Uma mensagem de Paz para o mundo atual
Boletim nº 28 - Agosto 2007

           Na passagem deste 3º milênio, a violenta turbulência do cotidiano e a consciência dolorosa das diferenças sociais, colocam lado a lado riqueza e miséria, impedem a felicidade e a realização plena do Ser Humano. A falta de diálogo se manifesta de várias formas e os gestos de solidariedade e doações se fazem raros. A guerra se instala em todos os níveis.

         Não raro, as grandes coisas têm origem humilde. O Amazonas, o maior rio da Terra em volume de água, nasce de uma insignificante fonte entre duas montanhas de mais de cinco mil metros de altura no Peru. O São Francisco, o rio da unidade nacional, se origina de uma pequeníssima fonte no alto da Serra da Canastra em MG.

         Neste contexto, há uma mensagem que adquire uma dimensão fundamental.

         Um jovem, nascido em 1181 em Assis,  deixa-nos uma mensagem que inundou a esfera humana de espírito de benquerença, fraternidade e paz, que continuou a ressoar com o passar dos tempos até nossos dias. Trata-se do caminho da simplicidade, da descoberta de Deus na natureza, do amor singelo a todas as criaturas, da confiança quase infantil na bondade das pessoas e na imperturbável alegria, mesmo em face dos dramas mais pungentes da vida humana. Ela é rezada por fiéis de todos os credos e por professantes de todos os caminhos espirituais. Por um momento faz sentir que todos somos de fato irmãos e irmãs na grande família humana e cósmica e também filhos e filhas da família divina.

         Francisco de Assis tornou-se por isso um símbolo da Paz. Cada uma de suas frases merece ser refletida em profundidade.

         Nela tudo é verdadeiro e convincente. É tão simples que pode ser compreendida por todos. É recitada por crianças budistas no Japão, por monges taoístas no Tibete, por muçulmanos no Cairo, por Papas em Roma...

         Senhor, 

         Fazei-me instrumento de vossa paz.

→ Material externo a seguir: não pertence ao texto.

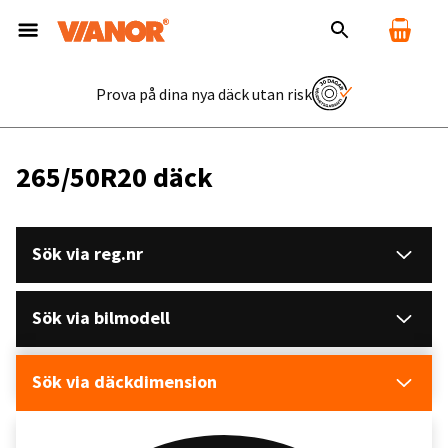
Prova på dina nya däck utan risk
265/50R20 däck
Sök via reg.nr
Sök via bilmodell
Sök via däckdimension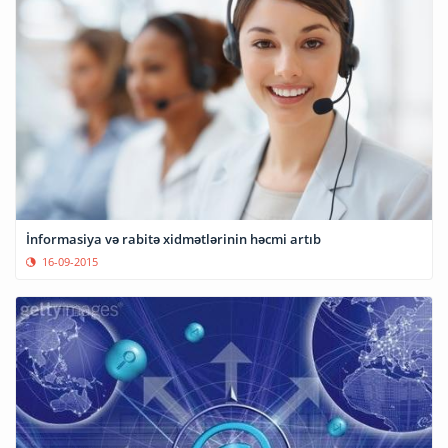
İnformasiya və rabitə xidmətlərinin həcmi artıb
16-09-2015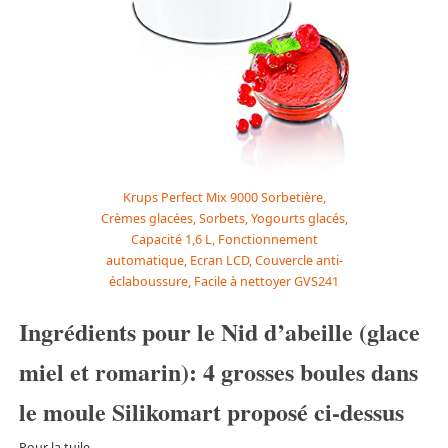
Krups Perfect Mix 9000 Sorbetière,
Crèmes glacées, Sorbets, Yogourts glacés,
Capacité 1,6 L, Fonctionnement
automatique, Ecran LCD, Couvercle anti-
éclaboussure, Facile à nettoyer GVS241
Ingrédients pour le Nid d’abeille (glace
miel et romarin): 4 grosses boules dans
le moule Silikomart proposé ci-dessus
Pour la tuile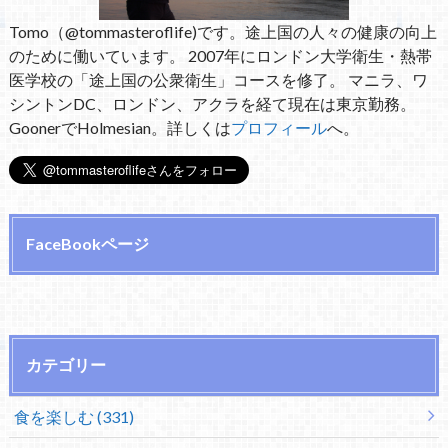
Tomo（@tommasteroflife)です。途上国の人々の健康の向上
のために働いています。 2007年にロンドン大学衛生・熱帯
医学校の「途上国の公衆衛生」コースを修了。 マニラ、ワ
シントンDC、ロンドン、アクラを経て現在は東京勤務。
GoonerでHolmesian。詳しくは
プロフィール
へ。
FaceBookページ
カテゴリー
食を楽しむ (331)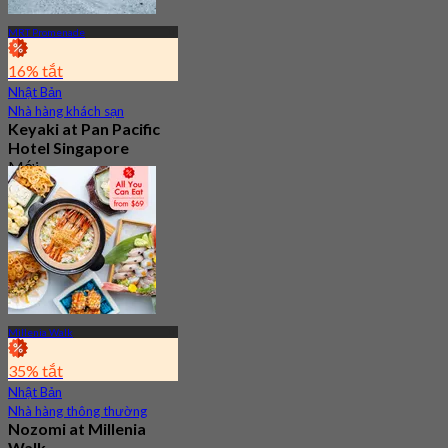
MRT Promenade
16% tắt
Nhật Bản
Nhà hàng khách sạn
Keyaki at Pan Pacific
Hotel Singapore
Mới
4.2
Từ
S$ 70
Millenia Walk
35% tắt
Nhật Bản
Nhà hàng thông thường
Nozomi at Millenia
Walk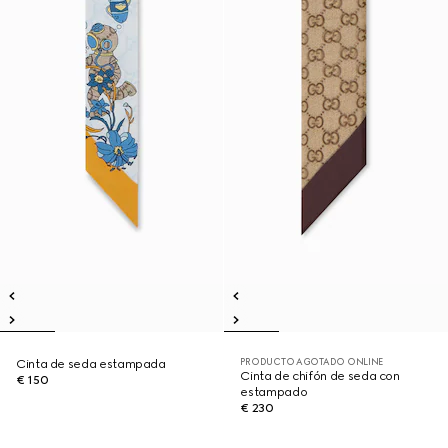
PRODUCTO AGOTADO ONLINE
Cinta de seda estampada
Cinta de chifón de seda con
€ 150
estampado
€ 230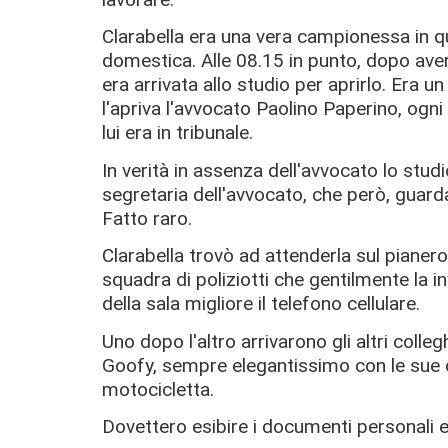
Clarabella era una vera campionessa in 
domestica. Alle 08.15 in punto, dopo aver 
era arrivata allo studio per aprirlo. Era u
l'apriva l'avvocato Paolino Paperino, ogn
lui era in tribunale.
In verità in assenza dell'avvocato lo stud
segretaria dell'avvocato, che però, guard
Fatto raro.
Clarabella trovò ad attenderla sul pianer
squadra di poliziotti che gentilmente la in
della sala migliore il telefono cellulare.
Uno dopo l'altro arrivarono gli altri colle
Goofy, sempre elegantissimo con le sue c
motocicletta.
Dovettero esibire i documenti personali e 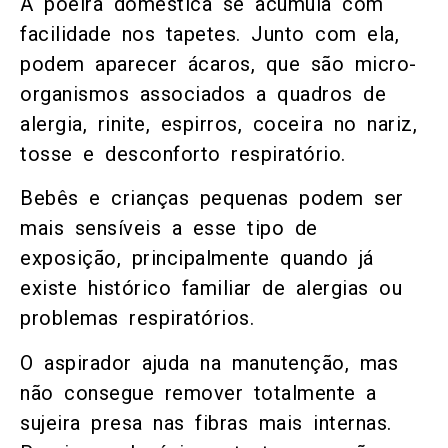
A poeira doméstica se acumula com
facilidade nos tapetes. Junto com ela,
podem aparecer ácaros, que são micro-
organismos associados a quadros de
alergia, rinite, espirros, coceira no nariz,
tosse e desconforto respiratório.
Bebês e crianças pequenas podem ser
mais sensíveis a esse tipo de
exposição, principalmente quando já
existe histórico familiar de alergias ou
problemas respiratórios.
O aspirador ajuda na manutenção, mas
não consegue remover totalmente a
sujeira presa nas fibras mais internas.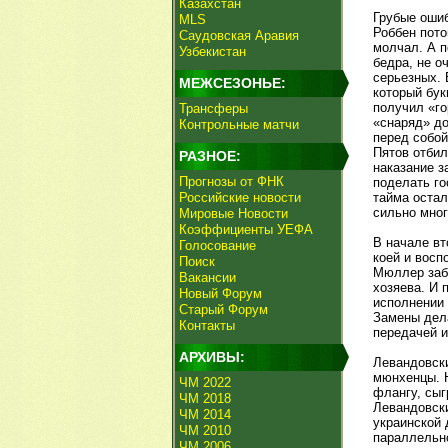
Казахстан
Грубые ошиб
MLS
Роббен пото
Саудовская Аравия
молчал. А п
Узбекистан
бедра, не о
серьезных. 
МЕЖСЕЗОНЬЕ:
который бук
получил «го
Трансферы
«снаряд» до
Контрольные матчи
перед собой
Пятов отбил
РАЗНОЕ:
наказание з
Прогнозы от ФНК
поделать го
Российские новости
тайма остал
сильно мно
Мировые Новости
Коэффициенты УЕФА
В начале вт
Голосование
коей и восп
Поиск
Мюллер заби
Вакансии
хозяева. И 
Новый Форум
исполнении 
Старый Форум
Замены дела
Контакты
передачей и
АРХИВЫ:
Левандовски
мюнхенцы. Н
ЧМ 2022
флангу, сыг
ЧМ 2018
Левандовски
ЧМ 2014
украинской 
ЧМ 2010
параллельн
ЧМ 2006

         Onde houver ódio, que eu leve o amor;

         Onde houver ofensa, que eu leve o perdão;

         Onde houver discórdia, que eu leve a união;

         Onde houver dúvida, que eu leve a fé;

         Onde houver desespero, que eu leve a esperança;

         Onde houver tristeza, que eu leve a alegria;

         Onde houver trevas, que eu leve a luz.

         Ó Mestre,

         Fazei que eu procure mais consolar, do que ser consolado;

         Compreender, que ser compreendido;

         Amar, que ser amado,

         Pois é dando que se recebe,

         É perdoando que se é perdoado

         E é morrendo que se vive para a vida eterna.

         Que este texto, de autor desconhecido, sirva de reflexão para nossas ações diárias, especialmente nesta semana que celebramos a "Semana da  Família".

          Que Deus o (a) proteja junto com seus familiares.